My last nose was a bit of stroll away to Endell Street, which is it at the far end of Shaftesbury Avenue and close to Covent Garden. To save you walking up and down Endell Street trying to work out where it is, the place you are looking for is the Paragon Service Point, which is just opposite the Craft Beer Company’s pub.
Whether you walk directly down Shaftesbury Avenue, or detour through to the Seven Dials, there is plenty to see and do around here – the Seven Dials area was laid out in the early 1690s as a series of triangles as this would maximise the number of properties that could be built as rents at that time were charged by frontage, not interiors! Unfortunately, it didn’t attract the fashionable as hoped and became a slum with many gin parlours. Indeed, at one point all the of the seven apexes facing the monument was a public house!
If you’ve been counting through this walk, you will note that I have only listed six noses (although there is that possibility of two in Dean Street). There was supposed to be a nose in D’Arblay Street, making the seven, but all the sources I have read have not found it – and I didn’t fancy just wandering aimlessly in the hope of striking gold.
But the walk doesn’t end here for me. Following from the infamous success of the noses (Buckley has never released details of where all the noses were placed, so there may still be more around London), Tim Fishlock decided to do something similar, and using the idea that “walls have ears” dotted some of those around London too. There are two in Covent Garden’s Floral Street almost opposite each other. From the TfL Covent Garden Underground station walk toward the Covent Garden market area. Take the first turning on the right (by the White Lion pub). The first ear will be on your left by the Ted Baker shop, the second almost opposite by the Tintin shop.
I don’t know why it caught my eye, but looking down having taken the picture of the second ear I saw a plug and socket on the floor. It was clearly a “normal” indoor set up… but with no wires from the plug I had a closer look – perhaps there are more of these around London too!
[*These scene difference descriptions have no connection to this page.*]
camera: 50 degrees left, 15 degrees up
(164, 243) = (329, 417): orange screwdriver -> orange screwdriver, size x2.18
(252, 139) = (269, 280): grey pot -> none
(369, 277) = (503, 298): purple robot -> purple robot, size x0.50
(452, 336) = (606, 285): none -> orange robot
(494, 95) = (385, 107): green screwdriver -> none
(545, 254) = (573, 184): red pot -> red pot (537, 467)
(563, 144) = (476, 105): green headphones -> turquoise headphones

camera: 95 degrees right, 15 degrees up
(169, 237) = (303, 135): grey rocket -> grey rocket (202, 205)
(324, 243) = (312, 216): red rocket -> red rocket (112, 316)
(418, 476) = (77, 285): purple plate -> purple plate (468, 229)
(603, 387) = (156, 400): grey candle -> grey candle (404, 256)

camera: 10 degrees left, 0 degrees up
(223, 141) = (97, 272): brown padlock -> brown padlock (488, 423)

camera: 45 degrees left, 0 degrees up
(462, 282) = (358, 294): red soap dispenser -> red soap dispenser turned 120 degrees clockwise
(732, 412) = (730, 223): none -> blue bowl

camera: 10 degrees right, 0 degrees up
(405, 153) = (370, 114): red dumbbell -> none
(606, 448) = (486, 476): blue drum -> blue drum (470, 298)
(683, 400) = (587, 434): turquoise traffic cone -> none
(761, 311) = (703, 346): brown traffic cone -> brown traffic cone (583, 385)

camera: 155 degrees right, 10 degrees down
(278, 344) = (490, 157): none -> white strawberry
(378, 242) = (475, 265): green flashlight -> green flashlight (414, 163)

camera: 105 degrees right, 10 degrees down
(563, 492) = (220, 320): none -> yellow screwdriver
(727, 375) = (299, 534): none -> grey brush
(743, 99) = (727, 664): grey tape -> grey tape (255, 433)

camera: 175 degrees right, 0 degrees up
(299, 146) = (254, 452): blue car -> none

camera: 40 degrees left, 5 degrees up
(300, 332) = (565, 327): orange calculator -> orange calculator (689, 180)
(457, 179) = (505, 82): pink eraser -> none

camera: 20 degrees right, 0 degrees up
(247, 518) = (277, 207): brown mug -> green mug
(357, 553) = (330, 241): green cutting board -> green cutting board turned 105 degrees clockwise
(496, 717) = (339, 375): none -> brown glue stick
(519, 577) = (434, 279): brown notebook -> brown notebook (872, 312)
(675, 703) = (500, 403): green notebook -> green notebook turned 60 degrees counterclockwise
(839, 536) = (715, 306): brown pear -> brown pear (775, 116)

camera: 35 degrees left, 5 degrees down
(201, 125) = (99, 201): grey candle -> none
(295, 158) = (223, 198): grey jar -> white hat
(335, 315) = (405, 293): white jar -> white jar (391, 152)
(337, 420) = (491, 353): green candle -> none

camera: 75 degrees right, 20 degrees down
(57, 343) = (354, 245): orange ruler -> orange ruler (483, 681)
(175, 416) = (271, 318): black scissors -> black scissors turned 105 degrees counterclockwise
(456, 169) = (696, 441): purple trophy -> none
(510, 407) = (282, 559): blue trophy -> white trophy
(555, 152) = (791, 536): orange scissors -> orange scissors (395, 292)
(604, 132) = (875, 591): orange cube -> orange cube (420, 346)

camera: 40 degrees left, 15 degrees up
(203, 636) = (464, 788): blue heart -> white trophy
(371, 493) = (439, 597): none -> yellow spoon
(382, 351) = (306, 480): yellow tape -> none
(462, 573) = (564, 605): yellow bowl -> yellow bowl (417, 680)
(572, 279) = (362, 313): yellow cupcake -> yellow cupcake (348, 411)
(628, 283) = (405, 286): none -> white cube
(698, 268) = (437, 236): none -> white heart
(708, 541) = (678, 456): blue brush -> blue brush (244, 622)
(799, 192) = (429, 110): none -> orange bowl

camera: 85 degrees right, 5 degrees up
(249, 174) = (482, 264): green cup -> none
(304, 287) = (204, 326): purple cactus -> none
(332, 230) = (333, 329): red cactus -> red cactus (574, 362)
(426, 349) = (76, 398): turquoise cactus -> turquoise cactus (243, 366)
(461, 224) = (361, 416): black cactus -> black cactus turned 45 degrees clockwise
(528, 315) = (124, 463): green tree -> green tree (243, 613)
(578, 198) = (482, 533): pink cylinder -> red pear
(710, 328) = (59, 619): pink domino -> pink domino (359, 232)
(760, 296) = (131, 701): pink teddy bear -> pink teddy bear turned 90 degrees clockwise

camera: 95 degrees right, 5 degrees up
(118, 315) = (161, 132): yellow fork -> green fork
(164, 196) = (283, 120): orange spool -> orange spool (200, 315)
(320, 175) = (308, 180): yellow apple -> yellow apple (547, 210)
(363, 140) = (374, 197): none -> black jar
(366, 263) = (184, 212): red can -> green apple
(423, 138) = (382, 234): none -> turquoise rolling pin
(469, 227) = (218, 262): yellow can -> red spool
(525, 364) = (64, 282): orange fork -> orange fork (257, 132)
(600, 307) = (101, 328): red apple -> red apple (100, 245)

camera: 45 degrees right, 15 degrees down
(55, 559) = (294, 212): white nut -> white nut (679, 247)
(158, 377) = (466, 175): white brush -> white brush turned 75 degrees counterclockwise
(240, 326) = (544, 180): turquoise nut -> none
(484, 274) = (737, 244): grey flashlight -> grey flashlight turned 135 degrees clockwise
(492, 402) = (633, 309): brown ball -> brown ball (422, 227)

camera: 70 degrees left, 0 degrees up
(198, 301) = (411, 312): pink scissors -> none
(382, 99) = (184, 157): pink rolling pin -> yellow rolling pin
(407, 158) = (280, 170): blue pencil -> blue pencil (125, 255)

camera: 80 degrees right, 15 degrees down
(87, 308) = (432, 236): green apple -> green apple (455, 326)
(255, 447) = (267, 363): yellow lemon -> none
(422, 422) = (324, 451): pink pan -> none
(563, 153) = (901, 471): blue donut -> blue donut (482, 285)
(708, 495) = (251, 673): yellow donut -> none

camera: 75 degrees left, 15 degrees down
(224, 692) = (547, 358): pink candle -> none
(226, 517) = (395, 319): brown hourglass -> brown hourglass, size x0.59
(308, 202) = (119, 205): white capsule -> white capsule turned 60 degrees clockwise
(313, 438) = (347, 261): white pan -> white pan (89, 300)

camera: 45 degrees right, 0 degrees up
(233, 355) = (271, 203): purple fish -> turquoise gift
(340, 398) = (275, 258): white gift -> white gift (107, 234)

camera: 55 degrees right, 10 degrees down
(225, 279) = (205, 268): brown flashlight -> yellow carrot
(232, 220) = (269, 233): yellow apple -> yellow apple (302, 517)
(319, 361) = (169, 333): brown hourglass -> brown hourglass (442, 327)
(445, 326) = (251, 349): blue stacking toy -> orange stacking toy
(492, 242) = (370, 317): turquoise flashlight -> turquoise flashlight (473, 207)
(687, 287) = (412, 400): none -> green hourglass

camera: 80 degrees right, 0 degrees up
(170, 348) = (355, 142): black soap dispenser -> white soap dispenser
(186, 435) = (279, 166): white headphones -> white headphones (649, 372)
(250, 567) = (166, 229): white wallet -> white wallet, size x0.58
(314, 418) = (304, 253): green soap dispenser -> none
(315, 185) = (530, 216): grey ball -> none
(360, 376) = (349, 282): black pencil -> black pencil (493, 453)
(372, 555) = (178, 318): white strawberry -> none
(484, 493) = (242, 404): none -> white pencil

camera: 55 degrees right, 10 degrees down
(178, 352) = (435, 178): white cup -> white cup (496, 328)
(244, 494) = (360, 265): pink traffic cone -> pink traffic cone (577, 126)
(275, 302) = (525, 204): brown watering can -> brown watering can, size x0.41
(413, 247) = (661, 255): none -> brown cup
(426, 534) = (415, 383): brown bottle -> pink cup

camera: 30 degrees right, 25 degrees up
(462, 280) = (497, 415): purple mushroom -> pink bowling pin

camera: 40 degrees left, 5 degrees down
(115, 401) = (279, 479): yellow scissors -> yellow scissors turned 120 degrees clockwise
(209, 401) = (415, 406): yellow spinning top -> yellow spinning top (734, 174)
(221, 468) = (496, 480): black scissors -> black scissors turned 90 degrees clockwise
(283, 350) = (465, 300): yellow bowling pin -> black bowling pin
This was a fun walk round London. From pretty much any of the noses there is so much to explore and so much history to be enjoyed – but similarly with no formalised documentation about the noses, ears and power points I can’t say “I’ve found them all” – indeed I know that there’s a possibility that I walked by one on this route!
What was interesting to me was that as I took the photo of the ear by the Ted Baker shop, the owner was locking up and asked what I was doing. I told him – then had to point it out to him. He’d been there nearly 2 years and hadn’t seen it!